### Extrait choisi

LA PAIX DE L'INTERFET AU TIMOR ORIENTAL

"Tous les soldats qui participent à cette mission sont très entraînés et ceux qui ont proféré des menaces à notre encontre feraient bien d’y réfléchir à deux fois avant de s’attaquer à nous”, avait menacé le général australien Peter Cosgrove qui commande l’Interfet, la Force multinationale pour le Timor oriental composée de 7.500 soldats et mandatée par le Conseil de sécurité, en vertu de la résolution 1264 pour rétablir la sécurité au Timor oriental et y protéger la population civile.
 


Les pro-indépendantistes ont 
réservé un accueil triomphal 
aux soldats de la paix.

Accueil chaleureux à Darwin pour Xanana 
Gusmao, futur président de Timor-Est.

L’usage de la force étant autorisé par le chapitre 7 de la charte de l’ONU, l’Interfet devra être en mesure de se défendre et de neutraliser les milices qui avaient menacé de manger “le cœur de ceux qui viennent au Timor oriental”.
S’attendant au pire, ayant effectué, la veille du déploiement de ses troupes, une visite-éclair à Dili en compagnie du général Songkitti Jaggabatra, commandant en second thaïlandais et dirigeant du contingent asiatique, le général Crosgrove, un ancien du Vietnam, “soldat professionnel coriace et intransigeant” avançait à pas mesurés sur un terrain miné et “très risqué”. Si les milices avaient disparu de Dili, elles se sont retirées dans l’arrière-pays et ont établi leurs quartiers généraux aux frontières du Timor occidental où elles sèment la terreur et d’où elles pourraient mener des opérations de guérilla.
Mais la surprise du général Cosgrove a été double. Tout d’abord, il s’est félicité de la coopération de “première classe” des militaires indonésiens qui ont entamé leur retrait. Ensuite, il a assisté au débarquement pacifique de l’avant-garde de ses troupes.

######
### Données fournies

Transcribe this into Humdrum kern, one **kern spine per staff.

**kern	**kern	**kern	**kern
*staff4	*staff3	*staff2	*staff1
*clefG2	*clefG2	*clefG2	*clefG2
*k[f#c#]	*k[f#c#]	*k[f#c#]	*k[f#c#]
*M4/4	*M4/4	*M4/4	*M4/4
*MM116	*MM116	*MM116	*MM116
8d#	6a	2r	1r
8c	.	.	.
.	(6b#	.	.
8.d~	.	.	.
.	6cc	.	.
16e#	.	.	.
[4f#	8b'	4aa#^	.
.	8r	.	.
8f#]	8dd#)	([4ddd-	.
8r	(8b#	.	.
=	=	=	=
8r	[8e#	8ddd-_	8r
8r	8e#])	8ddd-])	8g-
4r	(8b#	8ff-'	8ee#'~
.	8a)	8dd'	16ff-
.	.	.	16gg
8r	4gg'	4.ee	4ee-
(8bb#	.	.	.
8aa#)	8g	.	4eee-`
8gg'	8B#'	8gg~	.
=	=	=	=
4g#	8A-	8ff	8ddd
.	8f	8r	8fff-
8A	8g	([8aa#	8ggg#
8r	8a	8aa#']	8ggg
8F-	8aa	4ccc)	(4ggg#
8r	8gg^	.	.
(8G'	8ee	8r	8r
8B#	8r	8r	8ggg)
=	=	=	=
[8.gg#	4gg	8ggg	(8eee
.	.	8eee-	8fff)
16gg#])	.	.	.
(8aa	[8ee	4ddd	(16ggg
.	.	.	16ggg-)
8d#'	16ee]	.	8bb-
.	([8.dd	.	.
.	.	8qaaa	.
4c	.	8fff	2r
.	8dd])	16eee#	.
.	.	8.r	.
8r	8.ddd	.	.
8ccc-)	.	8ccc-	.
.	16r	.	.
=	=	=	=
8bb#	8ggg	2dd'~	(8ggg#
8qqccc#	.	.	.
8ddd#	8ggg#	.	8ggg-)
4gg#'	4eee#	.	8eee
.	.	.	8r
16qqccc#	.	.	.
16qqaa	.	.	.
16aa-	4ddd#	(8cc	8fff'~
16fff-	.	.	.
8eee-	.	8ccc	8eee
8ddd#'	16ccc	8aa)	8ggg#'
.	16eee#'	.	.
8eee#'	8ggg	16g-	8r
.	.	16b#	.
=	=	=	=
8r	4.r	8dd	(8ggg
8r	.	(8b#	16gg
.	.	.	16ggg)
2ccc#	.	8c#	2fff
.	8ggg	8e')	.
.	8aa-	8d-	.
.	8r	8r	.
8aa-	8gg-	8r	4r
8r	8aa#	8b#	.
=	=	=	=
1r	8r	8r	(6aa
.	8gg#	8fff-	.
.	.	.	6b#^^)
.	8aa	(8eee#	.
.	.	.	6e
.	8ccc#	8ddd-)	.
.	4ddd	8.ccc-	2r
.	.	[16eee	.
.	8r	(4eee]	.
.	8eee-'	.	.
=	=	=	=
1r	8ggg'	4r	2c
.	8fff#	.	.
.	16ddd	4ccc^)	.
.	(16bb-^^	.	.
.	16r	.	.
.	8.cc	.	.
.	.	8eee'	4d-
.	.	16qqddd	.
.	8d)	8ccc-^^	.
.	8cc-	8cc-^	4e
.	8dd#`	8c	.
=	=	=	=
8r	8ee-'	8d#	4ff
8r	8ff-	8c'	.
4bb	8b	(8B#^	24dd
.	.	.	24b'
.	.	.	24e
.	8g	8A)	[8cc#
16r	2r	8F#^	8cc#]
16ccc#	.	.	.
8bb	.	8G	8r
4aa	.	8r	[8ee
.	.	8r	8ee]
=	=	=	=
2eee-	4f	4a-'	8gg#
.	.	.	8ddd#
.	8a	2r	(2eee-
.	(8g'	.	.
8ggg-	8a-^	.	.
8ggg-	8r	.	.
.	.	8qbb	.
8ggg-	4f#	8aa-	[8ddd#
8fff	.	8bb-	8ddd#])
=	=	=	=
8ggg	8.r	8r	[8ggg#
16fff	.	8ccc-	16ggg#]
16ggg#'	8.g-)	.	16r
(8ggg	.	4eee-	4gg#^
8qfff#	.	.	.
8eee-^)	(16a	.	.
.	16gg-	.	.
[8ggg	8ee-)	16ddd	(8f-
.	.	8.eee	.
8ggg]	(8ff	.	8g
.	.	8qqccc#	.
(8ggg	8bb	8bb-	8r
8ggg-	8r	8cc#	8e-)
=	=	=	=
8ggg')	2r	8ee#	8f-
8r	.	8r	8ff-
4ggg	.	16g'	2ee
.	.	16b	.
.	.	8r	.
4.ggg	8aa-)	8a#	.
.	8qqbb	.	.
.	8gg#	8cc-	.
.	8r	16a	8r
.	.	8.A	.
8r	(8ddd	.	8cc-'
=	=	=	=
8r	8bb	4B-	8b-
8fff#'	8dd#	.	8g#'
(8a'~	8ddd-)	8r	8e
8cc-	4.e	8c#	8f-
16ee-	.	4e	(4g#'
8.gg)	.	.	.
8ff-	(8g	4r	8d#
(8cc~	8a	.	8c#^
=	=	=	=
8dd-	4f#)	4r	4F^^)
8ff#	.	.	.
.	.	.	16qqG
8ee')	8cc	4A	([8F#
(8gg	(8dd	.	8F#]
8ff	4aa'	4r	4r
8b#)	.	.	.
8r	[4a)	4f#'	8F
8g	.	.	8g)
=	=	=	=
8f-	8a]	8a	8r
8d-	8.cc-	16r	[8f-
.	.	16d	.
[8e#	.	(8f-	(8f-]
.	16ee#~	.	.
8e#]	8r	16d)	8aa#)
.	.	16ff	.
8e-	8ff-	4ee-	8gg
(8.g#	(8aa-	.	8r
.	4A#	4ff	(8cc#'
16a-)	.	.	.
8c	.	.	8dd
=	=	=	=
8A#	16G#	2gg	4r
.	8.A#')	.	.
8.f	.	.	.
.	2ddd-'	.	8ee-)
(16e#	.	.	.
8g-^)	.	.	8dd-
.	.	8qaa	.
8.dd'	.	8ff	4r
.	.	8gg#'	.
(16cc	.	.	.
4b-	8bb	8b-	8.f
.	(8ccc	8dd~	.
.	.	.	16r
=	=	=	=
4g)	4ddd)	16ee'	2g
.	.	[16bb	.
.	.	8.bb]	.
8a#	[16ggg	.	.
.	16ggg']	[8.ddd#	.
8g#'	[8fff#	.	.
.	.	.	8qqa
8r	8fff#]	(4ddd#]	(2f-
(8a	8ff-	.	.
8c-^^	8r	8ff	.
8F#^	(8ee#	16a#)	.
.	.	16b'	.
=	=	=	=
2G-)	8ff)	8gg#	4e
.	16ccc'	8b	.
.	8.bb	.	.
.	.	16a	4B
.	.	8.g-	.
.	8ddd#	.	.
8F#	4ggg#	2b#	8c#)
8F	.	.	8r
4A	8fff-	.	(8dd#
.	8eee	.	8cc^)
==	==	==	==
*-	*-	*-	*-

######

Travail demandé -
(A) Dans l'extrait choisi, relevez toutes les expressions placées entre guillemets à partir du paragraphe qui commence par « L'usage de la force ».
(B) Sélectionnez chaque ligne du listing qui contient la chaîne « kern ».

Réponses attendues -
(A)
- « le cœur de ceux qui viennent au Timor oriental »
- « soldat professionnel coriace et intransigeant »
- « très risqué »
- « première classe »

(B)
Transcribe this into Humdrum kern, one **kern spine per staff.
**kern	**kern	**kern	**kern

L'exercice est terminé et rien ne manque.